Thursday, August 5, 2010

Silhouette

Today was a great day. At least as far as NSV's go. (Non-Scale Victories, for all you Weight Watchers illiterate.) I'll explain.

I'm sitting here. Listening to Michael Bublé serenade me. And I feel more at peace right now than I have in a LONG time. His voice is wrapping me up in the feeling of being truly loved. Being confident, care-free, and undeniably beautiful. I attained this feeling after several hours of self-confidence boosting therapy, via my closet.

It all started this morning at Weight Watchers. I weighed in and lost 0.6 pounds. It wasn't a fantastic weight loss, but I'm thankful for it being a loss and not a gain, and not just flatlining. But, it wasn't a great victory at the scale. So, on weeks like this, I try to find what we call Non-Scale Victories. Something you're proud of that isn't reflected by the numbers on the scale. For me, it was climbing that lighthouse that was equivalent to a 12 story building. At least, thats all I could think of at the meeting.

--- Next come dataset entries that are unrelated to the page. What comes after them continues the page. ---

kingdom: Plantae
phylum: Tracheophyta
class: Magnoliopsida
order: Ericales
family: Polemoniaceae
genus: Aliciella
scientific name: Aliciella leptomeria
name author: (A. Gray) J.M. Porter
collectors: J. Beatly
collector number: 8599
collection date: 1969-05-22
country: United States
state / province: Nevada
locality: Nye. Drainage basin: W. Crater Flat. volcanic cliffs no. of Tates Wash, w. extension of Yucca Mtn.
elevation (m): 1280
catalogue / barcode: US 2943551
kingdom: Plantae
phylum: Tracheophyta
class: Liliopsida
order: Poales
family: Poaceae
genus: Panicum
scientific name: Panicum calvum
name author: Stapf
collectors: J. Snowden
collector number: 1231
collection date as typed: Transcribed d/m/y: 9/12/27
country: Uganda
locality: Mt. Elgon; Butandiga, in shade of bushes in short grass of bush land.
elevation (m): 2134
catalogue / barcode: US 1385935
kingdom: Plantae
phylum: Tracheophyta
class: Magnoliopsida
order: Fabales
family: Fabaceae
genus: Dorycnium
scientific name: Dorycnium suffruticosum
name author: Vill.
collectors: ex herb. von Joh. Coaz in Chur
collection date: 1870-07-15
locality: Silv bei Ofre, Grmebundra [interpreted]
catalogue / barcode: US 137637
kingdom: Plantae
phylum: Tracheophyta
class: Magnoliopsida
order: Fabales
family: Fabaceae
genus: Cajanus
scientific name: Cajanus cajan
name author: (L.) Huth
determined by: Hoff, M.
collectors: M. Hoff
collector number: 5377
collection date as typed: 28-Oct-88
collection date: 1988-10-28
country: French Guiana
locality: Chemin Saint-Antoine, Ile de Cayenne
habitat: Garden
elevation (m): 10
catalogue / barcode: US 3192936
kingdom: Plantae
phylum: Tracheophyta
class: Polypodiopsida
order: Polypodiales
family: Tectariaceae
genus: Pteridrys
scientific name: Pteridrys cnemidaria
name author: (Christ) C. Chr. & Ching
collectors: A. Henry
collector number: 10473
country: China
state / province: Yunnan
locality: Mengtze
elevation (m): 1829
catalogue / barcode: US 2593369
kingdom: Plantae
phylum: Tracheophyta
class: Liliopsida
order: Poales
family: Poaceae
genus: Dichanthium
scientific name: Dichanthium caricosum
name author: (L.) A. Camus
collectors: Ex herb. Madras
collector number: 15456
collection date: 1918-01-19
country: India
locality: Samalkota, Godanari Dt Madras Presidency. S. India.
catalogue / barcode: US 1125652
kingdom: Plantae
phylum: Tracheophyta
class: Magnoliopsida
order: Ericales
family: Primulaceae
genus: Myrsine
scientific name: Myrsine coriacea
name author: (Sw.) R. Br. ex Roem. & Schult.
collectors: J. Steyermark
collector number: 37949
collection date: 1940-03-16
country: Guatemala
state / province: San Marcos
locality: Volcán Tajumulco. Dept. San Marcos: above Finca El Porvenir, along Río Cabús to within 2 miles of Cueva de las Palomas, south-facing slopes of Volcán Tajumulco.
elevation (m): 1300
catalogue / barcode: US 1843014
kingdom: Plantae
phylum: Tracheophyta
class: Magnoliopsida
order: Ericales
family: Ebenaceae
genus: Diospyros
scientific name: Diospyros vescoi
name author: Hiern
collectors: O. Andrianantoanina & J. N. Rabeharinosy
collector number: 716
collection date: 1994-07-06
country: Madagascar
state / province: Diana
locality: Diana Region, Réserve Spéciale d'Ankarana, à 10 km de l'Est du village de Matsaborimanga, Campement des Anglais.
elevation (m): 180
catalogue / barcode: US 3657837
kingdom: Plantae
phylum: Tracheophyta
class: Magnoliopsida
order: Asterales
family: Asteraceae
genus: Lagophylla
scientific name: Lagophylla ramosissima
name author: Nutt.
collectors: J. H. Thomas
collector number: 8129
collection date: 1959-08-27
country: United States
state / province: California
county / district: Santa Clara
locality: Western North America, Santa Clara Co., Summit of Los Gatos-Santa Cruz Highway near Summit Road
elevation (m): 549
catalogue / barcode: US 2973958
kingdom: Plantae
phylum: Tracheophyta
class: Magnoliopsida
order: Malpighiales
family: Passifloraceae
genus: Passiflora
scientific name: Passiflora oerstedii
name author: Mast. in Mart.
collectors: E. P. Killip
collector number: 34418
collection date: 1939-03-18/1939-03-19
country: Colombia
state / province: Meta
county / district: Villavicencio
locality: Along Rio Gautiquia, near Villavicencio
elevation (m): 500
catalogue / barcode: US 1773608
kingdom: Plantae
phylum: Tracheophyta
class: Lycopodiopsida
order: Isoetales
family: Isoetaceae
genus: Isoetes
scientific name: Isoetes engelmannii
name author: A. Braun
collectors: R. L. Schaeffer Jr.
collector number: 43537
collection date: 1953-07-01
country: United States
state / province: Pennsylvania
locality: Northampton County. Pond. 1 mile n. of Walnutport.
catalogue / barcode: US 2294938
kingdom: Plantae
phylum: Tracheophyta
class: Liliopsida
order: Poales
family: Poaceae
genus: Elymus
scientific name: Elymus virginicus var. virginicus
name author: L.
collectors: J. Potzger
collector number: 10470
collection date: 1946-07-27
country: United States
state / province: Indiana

It takes a while for your brain to catch up with your body, and your clothing size to change. I started packing up my clothes tonight. And I hated to do it because I knew I wasn't going to fit in any of the clothes that I would take to school anyway. And thats when it happened. My brain, my body, and my clothes all were in alignment. I finally started to notice that I was getting my silhouette back. You can see the hourglass at my waist. I can tighten the belt on my Goal Dress a few notches tighter, and all my shorts from last summer fit again.

And it all started to rush back. My self-confidence. My smile, my walk, my attitude towards life. It all made a sudden up-turn. And now, I'm treating myself by drowning myself in music and enjoying the fact that I have a silhouette again.